I completely agree with Robin. I've had a few situations where the IT guys
were thinking they were doing me a favor by attempting to fix the system
after it had been compromised, i.e. patch, restore from backup, reimage. At
best, they end up losing events in their event log (no syslog server) and
making the time line analysis impossible.

 As a quick aside, we would tell people to literally not touch the system
and even leave it attached to the network. To provide a bit of background, I
worked for AFOSI where we handled incident response for the AF. If we felt
there was intelligence to be gained, we would quarantine the system and fill
its standalone network with normal network noise in hopes of not tipping off
the intruder. In some cases, the intruder would continue to probe and we
could record their activities in hopes of identifying the intruder.

-Joel


"The path to hell is paved with good intentions."

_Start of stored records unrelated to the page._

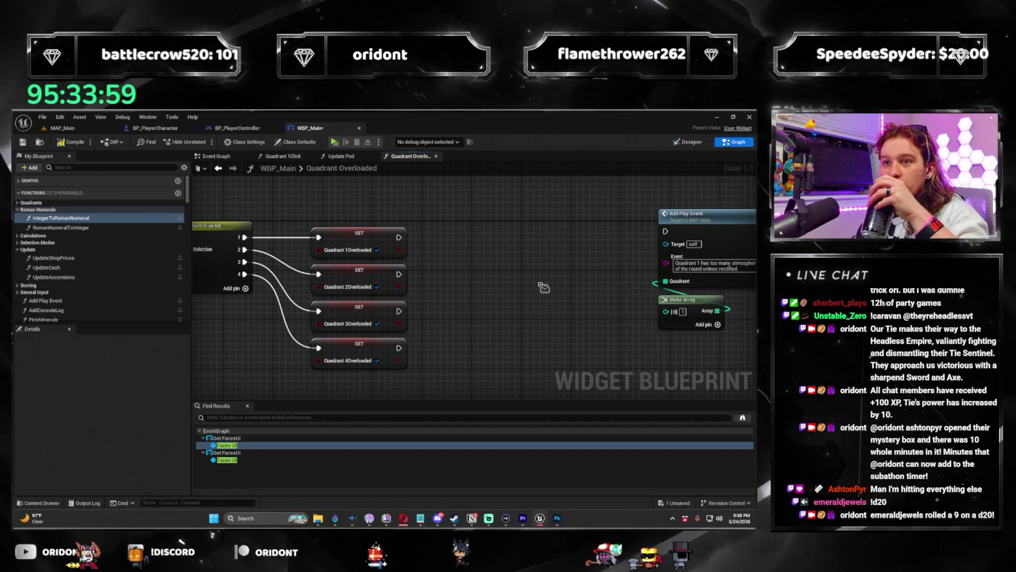
# Step: Place Add Play Event beside the SET nodes and drive it from the Sequence's Then 1 output
pyautogui.moveTo(526, 285)
pyautogui.mouseDown()
pyautogui.moveTo(555, 242)
pyautogui.moveTo(476, 211)
pyautogui.moveTo(590, 332)
pyautogui.mouseUp()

On Tue, Oct 6, 2009 at 10:34 AM, Robin Wood <[email protected]> wrote:

> 2009/10/6 James Costello <[email protected]>:
> > I am getting ready to review and update our existing first responder
> > forensic responsibilities policy and wanted to know what others are using
> as
> > their policies.
> > I am looking for the information and policies that apply to non IT who
> might
> > uncover the problem or the IT team member who is not responsible for the
> > forensics
>
> I don't do forensics but my first thought for both situations,
> especially the first, is to touch nothing and call the phone number
> that is well advertised around the office to get the professionals in.